(Hardware project source files)

################

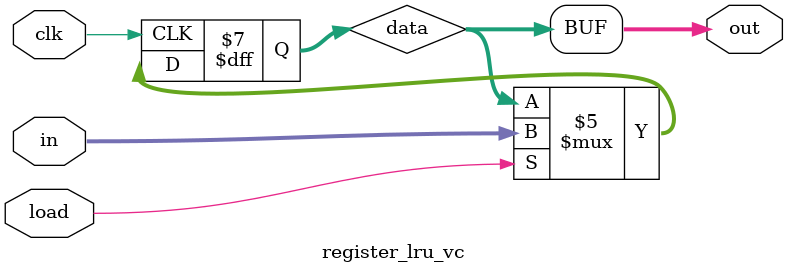
<source format=sv>
module register_lru_vc #(parameter width = 16)
(
    input clk,
    input load,
    input [width-1:0] in,
    output logic [width-1:0] out
);

logic [width-1:0] data;

/* Altera device registers are 0 at power on. Specify this
 * so that Modelsim works as expected.
 */
initial
begin
	data = 2'b00;
end

always_ff @(posedge clk)
begin
    if (load)
    begin
        data = in;
    end
end

always_comb
begin
    out = data;
end

endmodule : register_lru_vc

</source>
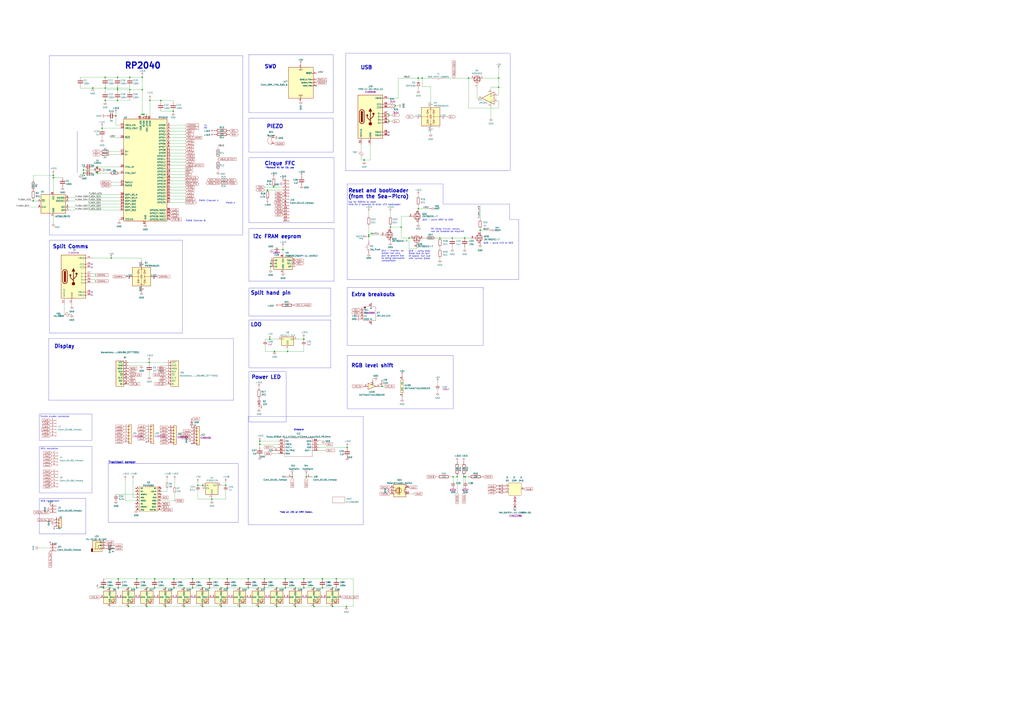
<source format=kicad_sch>
(kicad_sch (version 20221004) (generator eeschema)

  (uuid 84e819a8-95bb-4668-92ae-3312859d5f63)

  (paper "A1")

  


  (junction (at 97.155 483.235) (diameter 0) (color 0 0 0 0)
    (uuid 012bf236-ef20-4550-8205-6b84469db420)
  )
  (junction (at 251.46 391.795) (diameter 0) (color 0 0 0 0)
    (uuid 0190f0b7-5609-4750-9bf2-62bc416119b9)
  )
  (junction (at 375.412 391.795) (diameter 0) (color 0 0 0 0)
    (uuid 04243739-4f59-4007-99d3-22f211a539a6)
  )
  (junction (at 43.815 146.05) (diameter 0
... [425667 chars truncated]
</source>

################

▶ _TASK TO COMPLETE_
Which lines above contain the word "color"? Copy all of them.

▶ _RESPONSE BELOW_
  (junction (at 97.155 483.235) (diameter 0) (color 0 0 0 0)
  (junction (at 251.46 391.795) (diameter 0) (color 0 0 0 0)
  (junction (at 375.412 391.795) (diameter 0) (color 0 0 0 0)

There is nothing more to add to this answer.